Dass die überwiegende Tragung der Unterhaltskosten nur dann einen Beihilfenanspruch vermittelt, wenn keine Person, zu dessen Haushalt die Kinder gehören, einen Anspruch auf die Familienbeihilfe hat, ergibt sich direkt aus dem Gesetz. Eine Rechtsfrage von grundsätzlicher Bedeutung liegt auch diesbezüglich nicht vor.
Zu dem Umstand, dass ein Verzicht nur bei aufrechtem Haushalt der Kindeseltern zulässig ist, ist festzuhalten, dass sich dieser Umstand ebenfalls unmittelbar aus dem Gesetz ergibt und dass zu dieser Fragestellung eine einschlägige Judikatur des Verwaltungsgerichtshofes besteht, von der das Bundesfinanzgericht mit diesem Erkenntnis nicht abgewichen ist. Eine Rechtsfrage von grundsätzlicher Bedeutung ist auch darin nicht zu ersehen.

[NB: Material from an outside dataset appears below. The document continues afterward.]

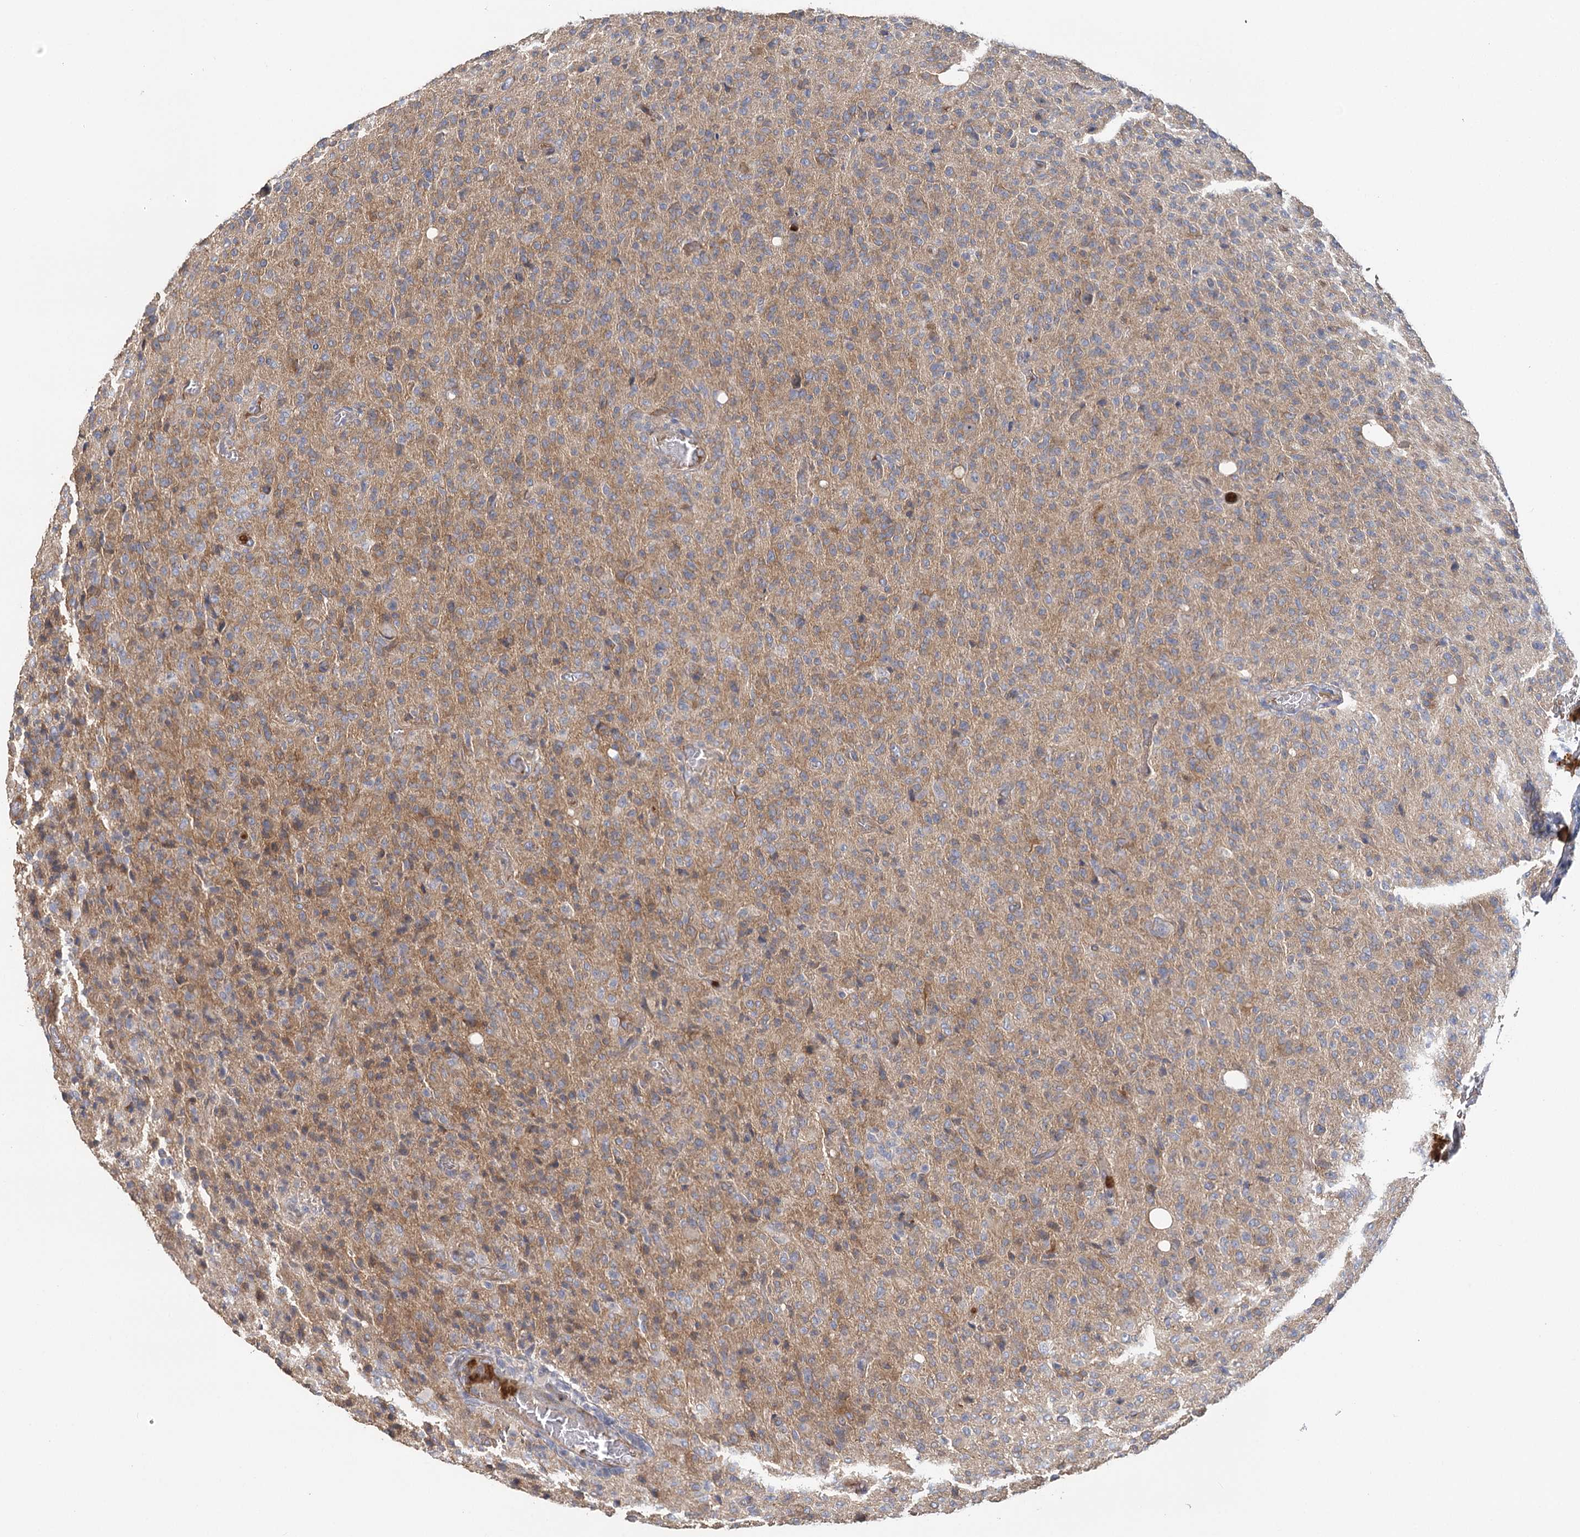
{"staining": {"intensity": "weak", "quantity": "<25%", "location": "cytoplasmic/membranous"}, "tissue": "glioma", "cell_type": "Tumor cells", "image_type": "cancer", "snomed": [{"axis": "morphology", "description": "Glioma, malignant, High grade"}, {"axis": "topography", "description": "Brain"}], "caption": "IHC of human glioma reveals no positivity in tumor cells.", "gene": "EPB41L5", "patient": {"sex": "female", "age": 57}}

Zu dem Umstand, dass nach rein objektiven Gesichtspunkten zu Unrecht bezogene Familienbeihilfen zurückzuzahlen sind, besteht eine umfangreiche Judikatur des Verwaltungsgerichtshof und ist das Bundesfinanzgericht mit diesem Erkenntnis von dieser Judikatur nicht abgewichen. Eine Rechtsfrage von grundsätzlicher Bedeutung liegt auch in Ansehung der verschuldensunabhängigen Rückzahlungsverpflichtung zu Unrecht bezogener Beihilfen nicht vor.
Da eine Rechtsfrage von grundsätzlicher Bedeutung nicht vorliegt, war durch das Bundesfinanzgericht auszusprechen, dass eine ordentliche Revision an den Verwaltungsgerichtshof nicht zulässig ist.